As CMO of Fulfillment IQ, Harshida Acharya is a full-funnel marketer for tech startups, enterprise brands and supply chain companies.
Key decision-makers in various industries, including brands, retailers and third-party logistic providers (3PLs), frequently face challenging decisions and obstacles when aiming for growth and digital transformation. The common solution? Engaging external consultants or large consultancy firms, which now represents a $132 billion industry.
The formula goes: Hire high-IQ specialists with innovative ideas, at a premium, to optimize operations and drive measurable return on investment (ROI). These outsiders will cost an arm and a leg, and they often don’t stay long, but the hope is that ROI can be measured easily with all the improved efficiency they will bring to the organization. However, many experts are now arguing that outside consultancies are lacking in their supposed “expertise” areas and also preventing companies from developing in-house capabilities and becoming more self-sufficient.
As a decision-maker, what are some of the top considerations to make when bringing on a consultancy? Consider the below:
1. Establish a clear statement of work.
Be sure to start off any potential partnership with a clear statement of work. This should include objectives, goals, expected results, current problems, solutions that may have failed and timelines. The more thorough the project brief, the more accurate and pointed the project proposal will be. If the consultant comes back with a general proposal after sharing such a detailed statement of work, this should be the first sign they won’t be the right partner.
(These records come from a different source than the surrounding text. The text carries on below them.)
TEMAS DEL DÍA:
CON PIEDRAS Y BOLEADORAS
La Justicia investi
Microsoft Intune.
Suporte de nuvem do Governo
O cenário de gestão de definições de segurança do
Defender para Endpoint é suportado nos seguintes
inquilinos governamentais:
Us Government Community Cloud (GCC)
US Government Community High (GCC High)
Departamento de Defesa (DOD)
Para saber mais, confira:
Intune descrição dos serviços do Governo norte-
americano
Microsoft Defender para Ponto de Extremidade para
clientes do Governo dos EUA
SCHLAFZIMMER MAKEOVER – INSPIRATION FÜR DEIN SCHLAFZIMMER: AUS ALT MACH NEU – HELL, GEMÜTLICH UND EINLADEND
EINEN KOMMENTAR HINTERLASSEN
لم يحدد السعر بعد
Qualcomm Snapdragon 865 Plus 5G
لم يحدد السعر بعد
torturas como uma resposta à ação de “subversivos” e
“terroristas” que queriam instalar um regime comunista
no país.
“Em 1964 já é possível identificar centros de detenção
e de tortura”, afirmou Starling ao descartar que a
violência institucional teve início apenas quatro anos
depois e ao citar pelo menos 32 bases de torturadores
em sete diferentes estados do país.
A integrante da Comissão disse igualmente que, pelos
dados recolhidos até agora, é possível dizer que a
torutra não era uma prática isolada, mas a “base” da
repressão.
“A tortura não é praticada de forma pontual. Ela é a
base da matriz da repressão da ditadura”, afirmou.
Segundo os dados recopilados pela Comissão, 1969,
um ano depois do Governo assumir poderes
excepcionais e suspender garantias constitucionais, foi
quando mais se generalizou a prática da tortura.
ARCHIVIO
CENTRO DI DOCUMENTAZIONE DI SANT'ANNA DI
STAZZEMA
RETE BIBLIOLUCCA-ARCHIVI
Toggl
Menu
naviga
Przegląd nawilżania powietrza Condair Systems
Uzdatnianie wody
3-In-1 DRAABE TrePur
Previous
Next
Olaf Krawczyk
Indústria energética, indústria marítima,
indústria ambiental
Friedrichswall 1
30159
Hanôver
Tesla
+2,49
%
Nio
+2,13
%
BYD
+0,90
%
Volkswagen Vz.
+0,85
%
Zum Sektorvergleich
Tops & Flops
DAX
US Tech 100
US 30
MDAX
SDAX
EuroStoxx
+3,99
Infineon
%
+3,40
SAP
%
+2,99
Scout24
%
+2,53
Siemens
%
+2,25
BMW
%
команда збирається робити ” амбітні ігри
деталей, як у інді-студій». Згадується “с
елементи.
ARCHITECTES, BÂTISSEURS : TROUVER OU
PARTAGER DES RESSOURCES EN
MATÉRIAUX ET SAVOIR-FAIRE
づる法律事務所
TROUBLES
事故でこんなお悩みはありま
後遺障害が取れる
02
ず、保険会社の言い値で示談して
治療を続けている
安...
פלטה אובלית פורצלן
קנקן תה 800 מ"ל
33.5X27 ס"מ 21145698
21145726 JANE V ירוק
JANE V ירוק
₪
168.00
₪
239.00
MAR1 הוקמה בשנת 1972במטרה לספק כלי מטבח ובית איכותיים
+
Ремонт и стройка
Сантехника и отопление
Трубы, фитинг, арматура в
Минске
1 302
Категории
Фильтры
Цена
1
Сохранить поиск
2. The proof should speak for itself.
During the initial vetting period, companies should request case studies that can prove measurable improvements to processes. In these case studies, look for quantitative metrics that can prove the partnership will be worth the budget. These results should go beyond just a deck presentation shared at the end of an assessment but should show actionable business results. Did their architecture help scale the e-commerce business to process more orders? Were they able to accelerate a launch timeline?
3. Niche down.
While the big-three consultancies may impress your team, opting for a niche consulting firm with specific supply chain and logistics experience could yield better long-term results. When selecting a firm, ensure they have worked with companies in your industry and possess clear expertise in operational excellence and best practices. A valuable test might be to inquire about their familiarity with methodologies like Six Sigma, Lean or the Toyota Production System and assess their ability to discuss in-depth supply chain optimization strategies and complex logistics processes.
4. Ensure consultants fit within the company culture.
Although consultants are not full-time employees, they should still follow the company’s mission and ethos. Choose partners who understand change management and can facilitate the adoption of new tools and technologies. Smart consultants should use design thinking, interview all stakeholders and have an Empathize stage that informs the company about functional tech.
The Empathize phase is a part of the design thinking journey where you empathize and have a full perspective or picture of what all stakeholders are going through and why they are going through it. During this phase, consultants get an objective point of view of the organization before they start evaluating and offering strategic guidance.
5. Guarantee the partnership ends with clear action items.
While any consultancy might be eager to secure more budget and additional projects, a truly valuable partner will provide you with actionable next steps and a clear path toward self-sufficiency. The approach should consider the long-term future and product road map and encompass more than just a presentation deck and vision. A consultancy that goes beyond strategy and can also build the tech solution offers a significant advantage, as it ensures that their proposed strategies are grounded in the reality of what can be effectively developed and implemented.
By leveraging external supply chain tech consultancies, you can access valuable expertise that might be unavailable in-house. Following these guidelines can help ensure a meaningful ROI and equip your organization for long-term self-sufficiency.